Филиппыч, в ту пору уже пожилой и, конечно же, не любивший ночных операций, зевнул, потянулся и сказал басом:
– Ладно, валяй! Если что – позовешь…
Про таких, каким был я в те минуты, говорят «окрыленный». Не стану подробно описывать, как я переодевался и мылся и как, подняв мокрые и чуть дрожащие от волнения руки, входил в гулкий кафельный зал старинной операционной. Моя обнаженная пациентка уже лежала на узком столе под сияющей лампой и дышала больше грудью, чем животом: верный признак острой брюшной патологии. И хоть мысли мои были заняты предстоящей работой, я не мог не отметить, как хорошо она сложена; и я, помню, спешил обработать рыжим раствором йода ее вздрагивающий живот и поскорее накрыть девушку стерильными простынями – чтобы не отвлекаться ни на юную грудь, ни на побритый лобок, ни на бедра, прижатые к столу ремнем.
Ассистировал мне Николай, мой приятель и однокурсник, дежуривший этой ночью в соседнем отделении гемодиализа.
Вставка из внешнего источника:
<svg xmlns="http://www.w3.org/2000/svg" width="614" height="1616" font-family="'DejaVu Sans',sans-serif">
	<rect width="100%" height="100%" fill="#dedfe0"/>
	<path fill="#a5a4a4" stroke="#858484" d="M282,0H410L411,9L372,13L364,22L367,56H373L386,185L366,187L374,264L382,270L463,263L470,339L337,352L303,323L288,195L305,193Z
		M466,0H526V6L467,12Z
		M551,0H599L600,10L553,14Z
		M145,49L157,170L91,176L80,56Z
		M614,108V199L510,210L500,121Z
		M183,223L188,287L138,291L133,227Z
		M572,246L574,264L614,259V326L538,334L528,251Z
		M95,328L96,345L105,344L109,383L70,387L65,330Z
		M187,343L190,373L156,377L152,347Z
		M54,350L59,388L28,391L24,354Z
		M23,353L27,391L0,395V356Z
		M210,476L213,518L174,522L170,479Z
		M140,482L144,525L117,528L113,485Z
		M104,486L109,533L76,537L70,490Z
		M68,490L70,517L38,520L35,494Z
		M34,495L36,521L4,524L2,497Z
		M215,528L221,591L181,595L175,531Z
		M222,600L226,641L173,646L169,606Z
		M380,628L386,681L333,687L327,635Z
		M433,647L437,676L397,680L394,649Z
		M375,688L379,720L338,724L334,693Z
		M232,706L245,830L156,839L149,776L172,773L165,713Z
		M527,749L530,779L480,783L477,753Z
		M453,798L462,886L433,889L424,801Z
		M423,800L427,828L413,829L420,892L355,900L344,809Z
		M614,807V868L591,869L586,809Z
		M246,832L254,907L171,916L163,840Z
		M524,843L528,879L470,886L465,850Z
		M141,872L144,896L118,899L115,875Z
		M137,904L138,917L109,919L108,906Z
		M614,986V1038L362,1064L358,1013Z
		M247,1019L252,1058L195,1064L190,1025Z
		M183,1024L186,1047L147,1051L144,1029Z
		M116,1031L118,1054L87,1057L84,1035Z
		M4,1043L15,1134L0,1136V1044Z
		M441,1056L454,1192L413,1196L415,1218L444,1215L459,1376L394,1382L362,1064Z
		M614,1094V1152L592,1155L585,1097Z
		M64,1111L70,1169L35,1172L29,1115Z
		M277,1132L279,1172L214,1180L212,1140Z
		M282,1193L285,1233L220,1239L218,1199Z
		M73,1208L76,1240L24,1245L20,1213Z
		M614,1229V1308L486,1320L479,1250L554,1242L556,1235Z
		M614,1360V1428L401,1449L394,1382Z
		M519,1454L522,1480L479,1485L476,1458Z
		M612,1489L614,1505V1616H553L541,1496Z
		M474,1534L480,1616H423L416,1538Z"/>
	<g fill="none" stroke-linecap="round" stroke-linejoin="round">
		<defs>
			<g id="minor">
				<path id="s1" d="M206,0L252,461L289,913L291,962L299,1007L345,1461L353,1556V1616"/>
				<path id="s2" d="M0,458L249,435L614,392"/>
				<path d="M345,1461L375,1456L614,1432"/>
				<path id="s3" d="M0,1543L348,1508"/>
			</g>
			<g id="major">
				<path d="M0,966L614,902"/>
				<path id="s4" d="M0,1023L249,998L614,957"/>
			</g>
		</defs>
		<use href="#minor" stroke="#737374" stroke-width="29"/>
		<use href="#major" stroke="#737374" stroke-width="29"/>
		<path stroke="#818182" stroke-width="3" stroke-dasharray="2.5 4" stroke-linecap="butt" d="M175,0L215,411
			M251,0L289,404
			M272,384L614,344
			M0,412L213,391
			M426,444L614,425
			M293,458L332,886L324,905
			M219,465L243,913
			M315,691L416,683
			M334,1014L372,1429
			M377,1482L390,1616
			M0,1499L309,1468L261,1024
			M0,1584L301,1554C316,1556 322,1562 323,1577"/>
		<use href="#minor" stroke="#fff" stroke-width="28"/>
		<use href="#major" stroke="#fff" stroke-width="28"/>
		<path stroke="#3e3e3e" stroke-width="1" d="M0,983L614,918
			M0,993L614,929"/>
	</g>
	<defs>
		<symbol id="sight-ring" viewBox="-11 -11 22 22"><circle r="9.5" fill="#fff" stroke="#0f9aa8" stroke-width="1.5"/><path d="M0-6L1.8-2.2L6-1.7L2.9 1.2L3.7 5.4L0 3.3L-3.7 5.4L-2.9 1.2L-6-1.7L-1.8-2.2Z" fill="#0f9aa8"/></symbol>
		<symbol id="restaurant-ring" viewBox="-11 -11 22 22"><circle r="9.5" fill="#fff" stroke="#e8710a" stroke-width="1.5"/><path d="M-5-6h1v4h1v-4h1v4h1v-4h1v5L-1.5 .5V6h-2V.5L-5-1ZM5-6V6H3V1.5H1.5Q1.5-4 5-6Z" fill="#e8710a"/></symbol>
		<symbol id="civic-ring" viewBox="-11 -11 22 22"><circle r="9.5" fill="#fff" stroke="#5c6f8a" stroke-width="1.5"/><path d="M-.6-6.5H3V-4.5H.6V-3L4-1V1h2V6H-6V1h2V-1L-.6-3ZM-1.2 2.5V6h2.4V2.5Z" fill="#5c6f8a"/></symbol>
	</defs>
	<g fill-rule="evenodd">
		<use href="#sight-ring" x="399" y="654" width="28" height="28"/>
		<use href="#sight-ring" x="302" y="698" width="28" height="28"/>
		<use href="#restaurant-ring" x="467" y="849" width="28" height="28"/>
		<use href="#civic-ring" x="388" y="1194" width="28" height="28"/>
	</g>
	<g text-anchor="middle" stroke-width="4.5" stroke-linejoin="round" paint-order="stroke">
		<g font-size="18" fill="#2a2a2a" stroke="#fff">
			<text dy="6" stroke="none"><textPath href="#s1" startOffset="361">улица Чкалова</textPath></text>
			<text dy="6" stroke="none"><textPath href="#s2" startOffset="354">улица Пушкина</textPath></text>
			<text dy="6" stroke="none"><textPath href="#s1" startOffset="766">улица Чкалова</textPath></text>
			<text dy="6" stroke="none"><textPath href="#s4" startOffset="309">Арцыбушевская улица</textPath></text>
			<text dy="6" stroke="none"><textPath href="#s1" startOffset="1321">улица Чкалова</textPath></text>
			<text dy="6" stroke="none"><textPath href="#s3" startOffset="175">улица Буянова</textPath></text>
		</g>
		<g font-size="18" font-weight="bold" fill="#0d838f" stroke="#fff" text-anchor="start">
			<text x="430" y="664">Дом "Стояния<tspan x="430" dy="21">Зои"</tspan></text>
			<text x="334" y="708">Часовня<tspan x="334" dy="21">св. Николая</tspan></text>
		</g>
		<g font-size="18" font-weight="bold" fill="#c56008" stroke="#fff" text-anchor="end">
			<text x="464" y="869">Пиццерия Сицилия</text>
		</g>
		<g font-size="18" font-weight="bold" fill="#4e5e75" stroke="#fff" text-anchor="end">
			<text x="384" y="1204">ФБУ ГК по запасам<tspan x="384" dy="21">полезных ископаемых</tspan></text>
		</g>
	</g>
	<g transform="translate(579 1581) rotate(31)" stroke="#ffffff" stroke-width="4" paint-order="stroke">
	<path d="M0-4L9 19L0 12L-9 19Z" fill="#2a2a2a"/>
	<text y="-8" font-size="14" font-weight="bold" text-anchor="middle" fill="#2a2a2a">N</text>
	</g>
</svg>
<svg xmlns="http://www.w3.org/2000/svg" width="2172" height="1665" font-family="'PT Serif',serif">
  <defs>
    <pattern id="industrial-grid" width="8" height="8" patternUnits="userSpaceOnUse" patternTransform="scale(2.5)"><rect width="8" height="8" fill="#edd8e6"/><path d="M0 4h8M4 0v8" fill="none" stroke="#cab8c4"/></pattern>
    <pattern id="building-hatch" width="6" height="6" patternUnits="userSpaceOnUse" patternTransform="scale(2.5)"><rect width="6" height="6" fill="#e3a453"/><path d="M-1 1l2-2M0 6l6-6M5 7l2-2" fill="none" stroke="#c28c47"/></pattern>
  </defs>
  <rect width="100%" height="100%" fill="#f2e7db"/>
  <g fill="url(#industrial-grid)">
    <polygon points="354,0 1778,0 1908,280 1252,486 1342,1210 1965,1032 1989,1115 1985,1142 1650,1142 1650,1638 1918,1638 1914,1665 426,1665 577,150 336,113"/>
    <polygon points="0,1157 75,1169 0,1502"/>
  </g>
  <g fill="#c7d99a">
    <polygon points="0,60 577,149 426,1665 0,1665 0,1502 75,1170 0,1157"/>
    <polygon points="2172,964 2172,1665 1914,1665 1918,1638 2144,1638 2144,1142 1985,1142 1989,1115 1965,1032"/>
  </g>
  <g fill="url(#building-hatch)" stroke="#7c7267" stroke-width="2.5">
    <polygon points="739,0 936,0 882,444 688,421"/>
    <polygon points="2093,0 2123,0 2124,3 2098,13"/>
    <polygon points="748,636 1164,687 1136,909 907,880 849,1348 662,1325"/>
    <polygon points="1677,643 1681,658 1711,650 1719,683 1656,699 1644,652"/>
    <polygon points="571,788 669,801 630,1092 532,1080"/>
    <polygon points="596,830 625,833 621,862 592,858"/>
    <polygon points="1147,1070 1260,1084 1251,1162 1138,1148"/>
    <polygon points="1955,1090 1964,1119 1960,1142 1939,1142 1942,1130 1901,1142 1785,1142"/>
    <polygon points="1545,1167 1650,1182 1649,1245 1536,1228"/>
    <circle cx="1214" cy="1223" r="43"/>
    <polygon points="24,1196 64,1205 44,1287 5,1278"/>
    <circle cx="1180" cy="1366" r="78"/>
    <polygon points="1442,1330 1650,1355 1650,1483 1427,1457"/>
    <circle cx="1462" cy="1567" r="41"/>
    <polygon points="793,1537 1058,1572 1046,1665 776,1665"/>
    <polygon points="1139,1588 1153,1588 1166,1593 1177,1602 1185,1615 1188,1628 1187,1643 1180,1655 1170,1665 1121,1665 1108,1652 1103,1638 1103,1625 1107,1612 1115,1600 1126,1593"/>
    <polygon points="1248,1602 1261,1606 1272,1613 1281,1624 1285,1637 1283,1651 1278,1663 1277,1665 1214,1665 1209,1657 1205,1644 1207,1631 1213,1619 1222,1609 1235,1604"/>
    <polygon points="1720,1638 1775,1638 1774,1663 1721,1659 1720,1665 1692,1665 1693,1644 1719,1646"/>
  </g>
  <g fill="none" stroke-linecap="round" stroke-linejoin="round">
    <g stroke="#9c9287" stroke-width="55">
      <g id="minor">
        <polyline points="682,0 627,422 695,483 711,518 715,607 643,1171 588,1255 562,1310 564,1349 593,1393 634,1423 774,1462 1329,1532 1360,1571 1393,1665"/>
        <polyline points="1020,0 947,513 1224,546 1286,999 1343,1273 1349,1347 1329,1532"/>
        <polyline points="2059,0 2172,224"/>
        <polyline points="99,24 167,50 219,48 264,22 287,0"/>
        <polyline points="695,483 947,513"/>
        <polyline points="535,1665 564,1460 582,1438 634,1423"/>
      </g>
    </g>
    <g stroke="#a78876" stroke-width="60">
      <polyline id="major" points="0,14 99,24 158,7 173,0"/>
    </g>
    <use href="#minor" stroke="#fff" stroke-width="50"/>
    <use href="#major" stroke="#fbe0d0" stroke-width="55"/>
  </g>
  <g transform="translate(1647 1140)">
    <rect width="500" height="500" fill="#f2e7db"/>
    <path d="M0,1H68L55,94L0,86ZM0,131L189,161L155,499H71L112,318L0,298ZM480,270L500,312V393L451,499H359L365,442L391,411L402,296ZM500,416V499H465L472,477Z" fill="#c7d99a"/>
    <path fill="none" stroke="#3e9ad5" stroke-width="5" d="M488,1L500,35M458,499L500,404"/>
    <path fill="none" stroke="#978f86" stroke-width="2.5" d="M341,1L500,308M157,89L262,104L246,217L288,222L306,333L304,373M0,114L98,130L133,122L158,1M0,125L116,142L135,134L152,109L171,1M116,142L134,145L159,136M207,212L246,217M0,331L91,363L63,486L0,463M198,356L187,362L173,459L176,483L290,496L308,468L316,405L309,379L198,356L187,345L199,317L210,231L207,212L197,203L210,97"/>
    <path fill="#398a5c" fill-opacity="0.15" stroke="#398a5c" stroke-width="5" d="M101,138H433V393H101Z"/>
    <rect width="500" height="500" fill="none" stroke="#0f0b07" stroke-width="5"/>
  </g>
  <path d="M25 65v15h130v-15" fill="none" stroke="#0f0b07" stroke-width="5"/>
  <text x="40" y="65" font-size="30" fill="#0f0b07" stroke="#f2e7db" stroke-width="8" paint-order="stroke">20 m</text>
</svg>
Кроме нас с ним да операционной сестры (ее, кстати, тоже звали Ириной, и ее восточные глаза всю операцию с интересом и легкой насмешкой наблюдали за мной) – ну и, разумеется, нашей испуганной пациентки, в операционной больше не было никого. Сейчас в это трудно поверить, но тогда аппендиксы нередко удаляли под местной анестезией: таковы были традиции русской хирургической школы.
Наша больная, кстати, за всю операцию даже не пикнула: то ли она была так терпелива, то ли у меня действительно получилась классическая инфильтрационная анестезия. А червеобразный отросток, багровый и напряженный, словно выпрыгнул к нам из раны, вместе с петлей подвздошной кишки: он будто ждал, когда я рассеку над ним блестящую пленку брюшины.